- Selected extract

============

Al-Murphy / MungeSumstats

Rapid standardisation and quality control of GWAS or QTL summary statistics
https://doi.org/doi:10.18129/B9.bioc.MungeSumstats
75 stars 16 forks source link

Munging full summary stats is slow #112

Closed PhoebeGuo97 closed 2 years ago

PhoebeGuo97 commented 2 years ago

I'm try to munge my full summary stats by fullSS_path <- MungeSumstats::format_sumstats(path = fullSS_path, ref_genome = "GRCH37"). I left my MacBook on overnight and it's still running. I'm wondering if there is a way to speed up this process.

The following is what I see in R Console: First line of summary statistics file: uniqID.a1a2 CHR BP A1 A2 SNP Z P Nsum Neff dir EAF BETA SE Summary statistics report:

13,367,299 rows 13,354,030 unique variants 2,394 genome-wide significant variants (P<5e-8) 22 chromosomes Checking for multi-GWAS. Checking for multiple RSIDs on one row. Checking SNP RSIDs. 11,599 SNP IDs are not correctly formatted. These will be corrected from the reference genome. 165,861 SNP IDs appear to be made up of chr:bp, these will be replaced by their SNP ID from the reference genome Checking for merged allele column. Checking A1 is uppercase Checking A2 is uppercase Ensuring all SNPs are on the reference genome. Loading reference genome data.

============

- Study material

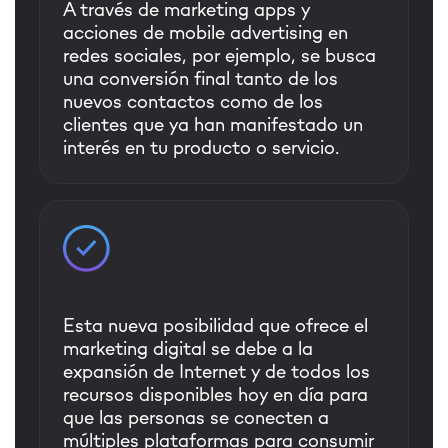
A través de marketing apps y
acciones de mobile advertising en
redes sociales, por ejemplo, se busca
una conversión final tanto de los
nuevos contactos como de los
clientes que ya han manifestado un
interés en tu producto o servicio.
Esta nueva posibilidad que ofrece el
marketing digital se debe a la
expansión de Internet y de todos los
recursos disponibles hoy en día para
que las personas se conecten a
múltiples plataformas para consumir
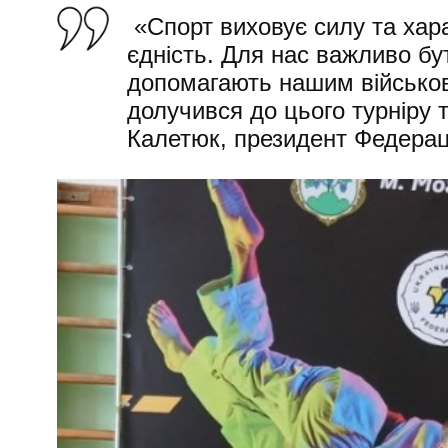
«Спорт виховує силу та хара
єдність. Для нас важливо бу
допомагають нашим військо
долучився до цього турніру 
Калетюк, президент Федераці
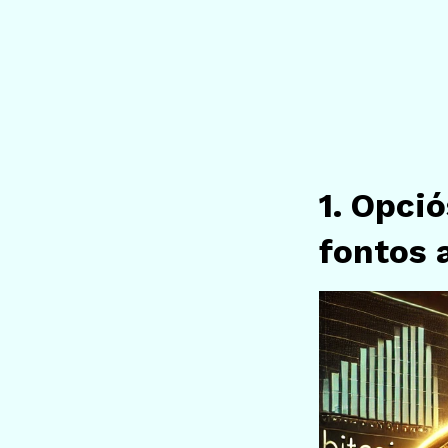
1. Opció
fontos 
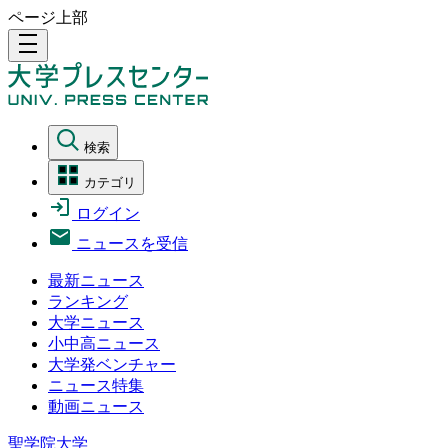
ページ上部
density_medium
検索
カテゴリ
ログイン
ニュースを受信
最新ニュース
ランキング
大学ニュース
小中高ニュース
大学発ベンチャー
ニュース特集
動画ニュース
聖学院大学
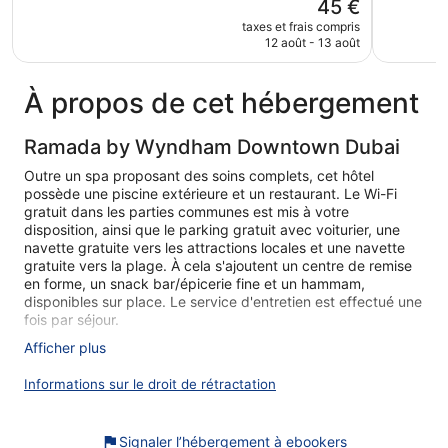
Le
45 €
488 avis
1 000 avi
nouveau
taxes et frais compris
prix
12 août - 13 août
est
de
45 €
À propos de cet hébergement
Ramada by Wyndham Downtown Dubai
Outre un spa proposant des soins complets, cet hôtel
possède une piscine extérieure et un restaurant. Le Wi-Fi
gratuit dans les parties communes est mis à votre
disposition, ainsi que le parking gratuit avec voiturier, une
navette gratuite vers les attractions locales et une navette
gratuite vers la plage. À cela s'ajoutent un centre de remise
en forme, un snack bar/épicerie fine et un hammam,
disponibles sur place. Le service d'entretien est effectué une
fois par séjour.
Afficher plus
Ramada by Wyndham Downtown Dubai possède 181
chambres comprenant la climatisation, un minibar et un
Informations sur le droit de rétractation
coffre-fort. Ces chambres avec un coin salon séparé
bénéficient d'une décoration et d'un ameublement
personnalisés et comprennent des tables à manger. Matelas
Signaler l’hébergement à ebookers
avec surmatelas et une couette en duvet d'oie. Une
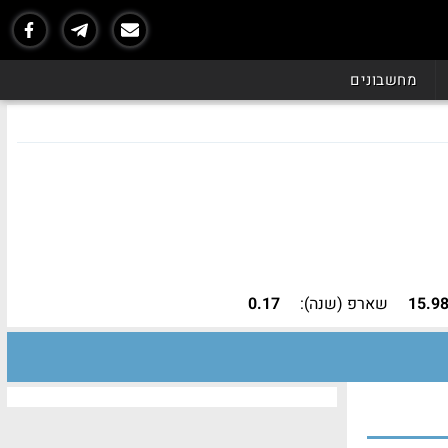
מחשבונים
15.9
שארפ (שנה):
0.17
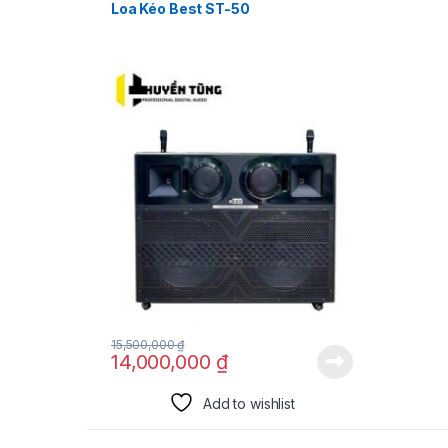
Loa Kéo Best ST-50
15,500,000
₫
14,000,000
₫
Add to wishlist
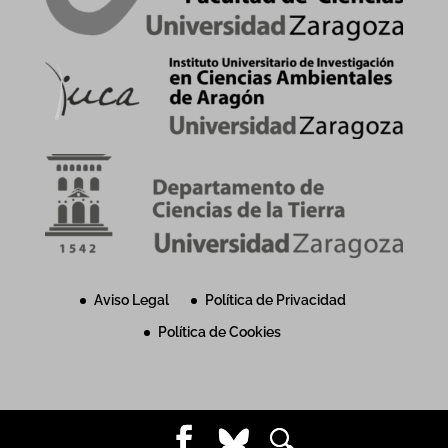
Aviso Legal
Política de Privacidad
Política de Cookies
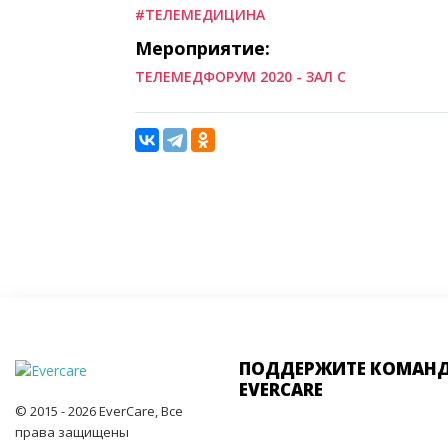
#ТЕЛЕМЕДИЦИНА
Мероприятие:
ТЕЛЕМЕДФОРУМ 2020 - ЗАЛ C
ПОДДЕРЖИТЕ КОМАН
EVERCARE
© 2015 - 2026 EverCare, Все
права защищены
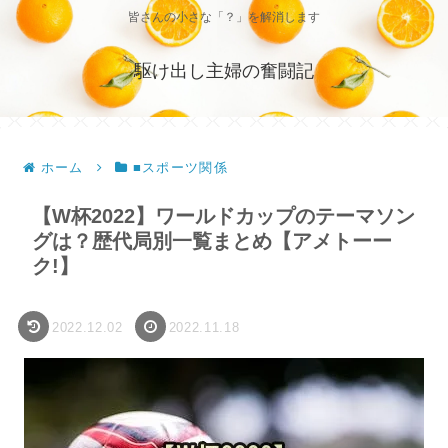
皆さんの小さな「？」を解消します
駆け出し主婦の奮闘記
ホーム
■スポーツ関係
【W杯2022】ワールドカップのテーマソン
グは？歴代局別一覧まとめ【アメトーー
ク!】
2022.12.02
2022.11.18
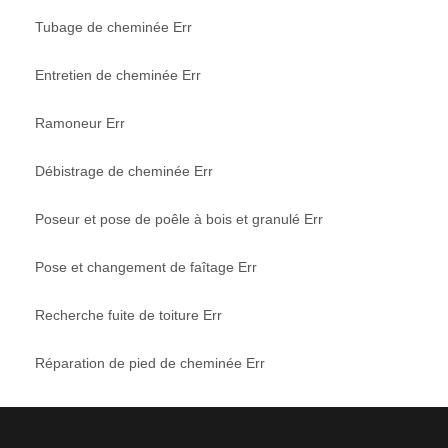
Tubage de cheminée Err
Entretien de cheminée Err
Ramoneur Err
Débistrage de cheminée Err
Poseur et pose de poêle à bois et granulé Err
Pose et changement de faîtage Err
Recherche fuite de toiture Err
Réparation de pied de cheminée Err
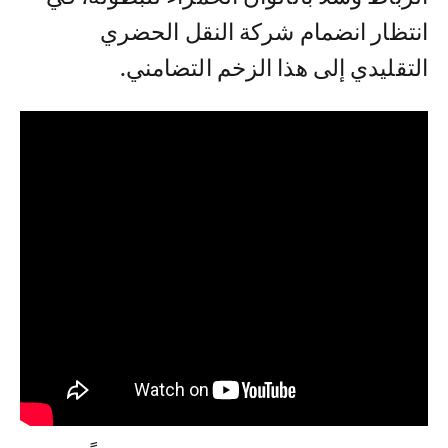
انتظار انضمام شركة النقل الحضري
التقليدي إلى هذا الزخم التضامني.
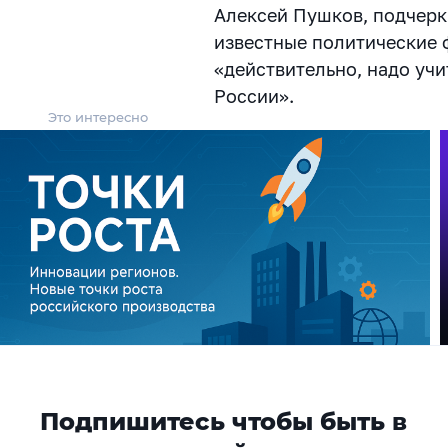
Алексей Пушков, подчерк
известные политические ф
«действительно, надо уч
России».
Это интересно
Подпишитесь чтобы быть в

============

- Tasks
a - In the GitHub issue about slow munging, write out the part starting with "13,367,299 rows 13,354,030" and going on through "reference genome data." again, renaming "reference genome" to "genome build" each time it appears.
b - Translate this sentence from the GitHub issue about slow munging into Spanish: "I left my MacBook on overnight and it's still running."
c - Go on writing the GitHub issue about slow munging from the point where it stops.

- Answers for this exercise
a -
13,367,299 rows 13,354,030 unique variants 2,394 genome-wide significant variants (P<5e-8) 22 chromosomes Checking for multi-GWAS. Checking for multiple RSIDs on one row. Checking SNP RSIDs. 11,599 SNP IDs are not correctly formatted. These will be corrected from the genome build. 165,861 SNP IDs appear to be made up of chr:bp, these will be replaced by their SNP ID from the genome build Checking for merged allele column. Checking A1 is uppercase Checking A2 is uppercase Ensuring all SNPs are on the genome build. Loading genome build data.

b - Dejé mi MacBook encendida toda la noche y todavía sigue ejecutándose.

c -
Al-Murphy commented 2 years ago

Hi,

Although we have noted an increase in runtime now that we have updated dbSNP to version 155 (which has 9 billion SNPs vs 1 billion), the runtime is no where near as long as you have noted. For example, munging large open GWAS sumstats (larger than the sumstats you mention above) is taking 14-25 minutes per sumstat. However this is on a 258Gb RAM machine but you can understand the runtime range.

The issue code be insufficient RAM on your machine so it just chokes up the run, what is it for your Macbook? Perhaps test monitoring the RAM usage during the run with task manager? Also make sure no other processes are running in the background as this will slow things.

Alan.

PhoebeGuo97 commented 2 years ago

Thanks for the information! The memory of my MacBook is 8Gb. Perhaps that's the major reason.

Al-Murphy commented 2 years ago

Yeah I think that's probably the issue!